Make Chips Do More and Last Longer with Embedded FPGA

Flex Logix F4 (120x120)

By Geoff Tate, Flex Logix

The cost and the time to design ASSP/ASIC/SoCs keeps rising.

This is a challenge because it means the market/sales for chips needs to be bigger to get a good Return on Investment (ROI) – and long design time makes it harder to hit changing customer specs and standards.

Also, customers are demanding more flexibility in chips so their systems can be upgraded for critical changes (such as protocols/standards), which increases the useful life of their systems and increases their ROI.

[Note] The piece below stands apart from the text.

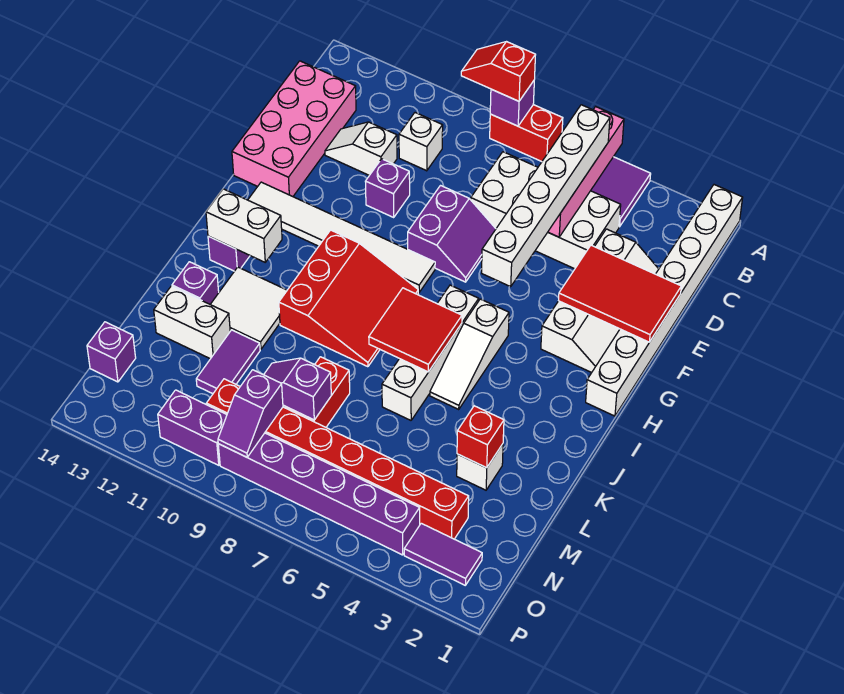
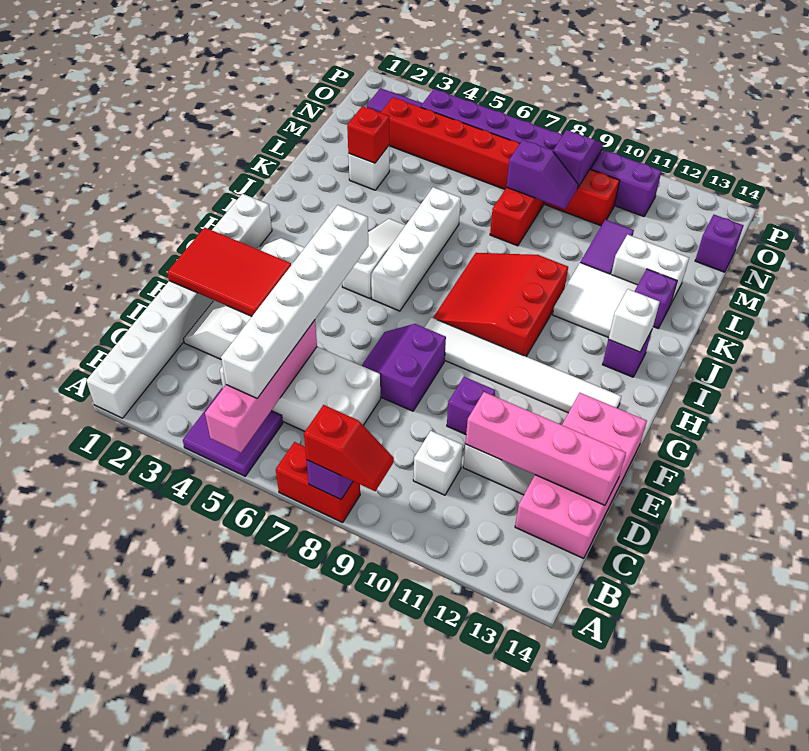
none -> pink brick D11:D14 level 2
red tile I6:J7 level 2 -> none
white brick I12:I13 level 2 -> white brick I13 level 2

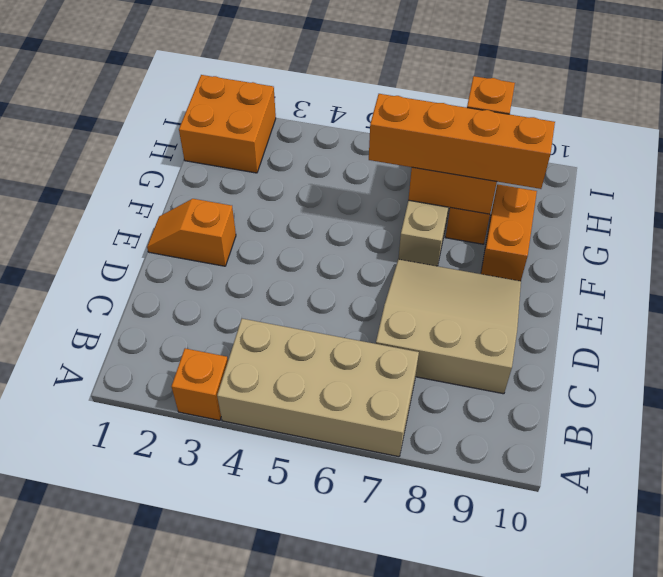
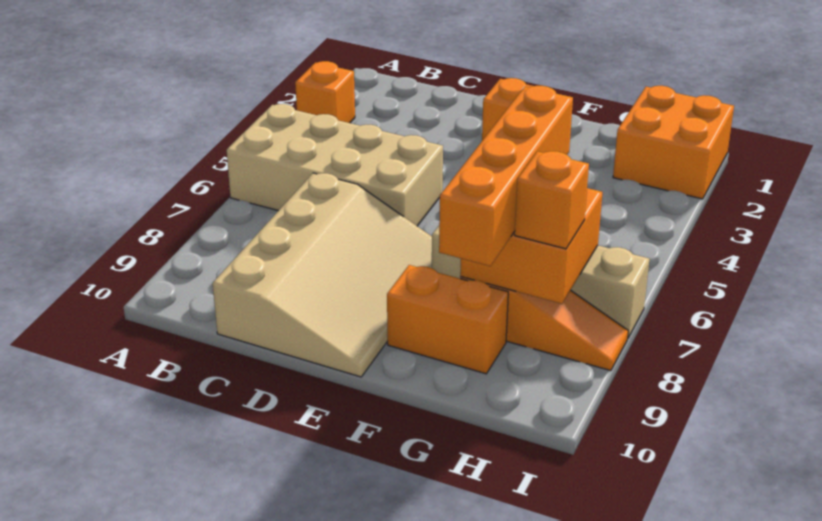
tan brick A4:B7 level 1 -> tan brick A5:D6 level 1
tan slope C7:E9 level 1 top C -> tan slope C7:E10 level 1 top C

For example, in data centers, customers are now seeking reconfigurability.  Rather than a fork-lift upgrade when standards evolve, data centers want programmable chips so they can upgrade the data center’s ability during the life of the center without touching the hardware.  This also gives the data center the option to customize for added competitive advantage.  As Doug Burger of Microsoft said at a recent talk at FPL 2016, (Re)Configurable Clouds will change the world with the ability to reprogram a datacenter’s hardware protocols: networking, storage, security.  Adding FPGA technology into the mix is a key in doing this.  Embedded FPGA technology is now available to increase performance while lowering cost and power.

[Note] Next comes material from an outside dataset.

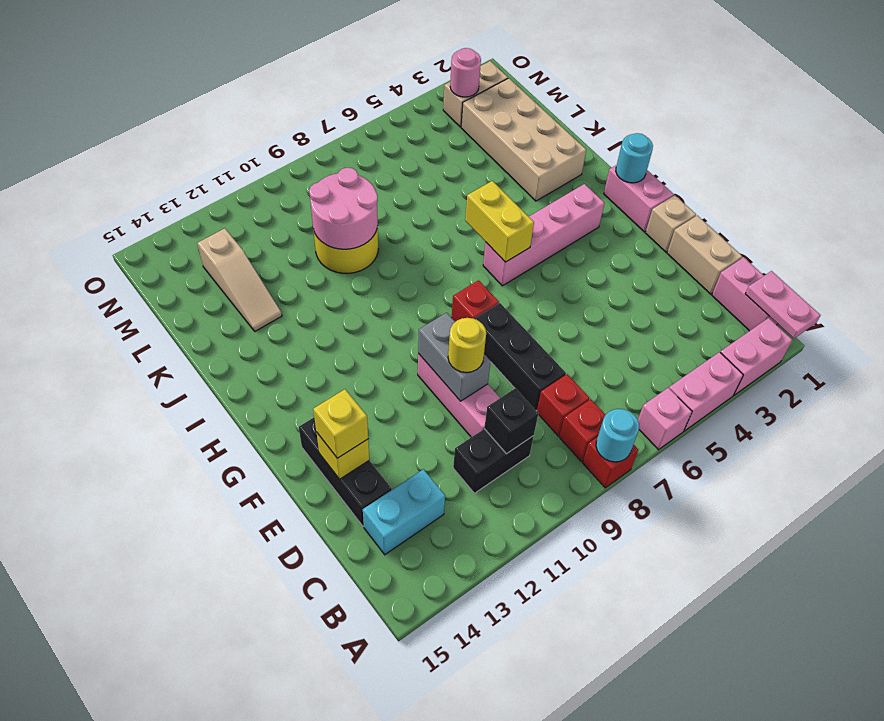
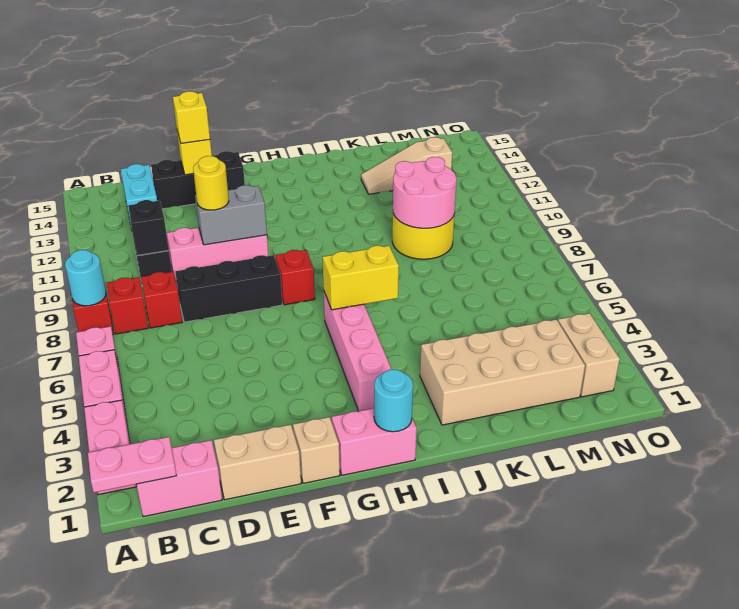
pink round brick N3 level 2 -> none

Another example is microcontrollers.  In older process nodes such as 90nm where mask costs are cheap, a line card can have dozens or hundreds of versions. This offers each customer the small differences in, for example, the number and types of serial interfaces (SPI, I2C, UART, etc).  However, now that leading edge microcontrollers are moving to 40nm where masks cost $1M each, microcontroller manufacturers need a programmable way to customize their chips and offer multiple SKUs.  Adding this capability also opens the path for their customers to customize the MCUs themselves, similar to how they now write C code for the on-board processors.  There are a few microcontrollers today, such as Cypress’ PSoC, which offer some limited customizability.  However, only embedded FPGA can provide more and scalable customizability.

What is embedded FPGA?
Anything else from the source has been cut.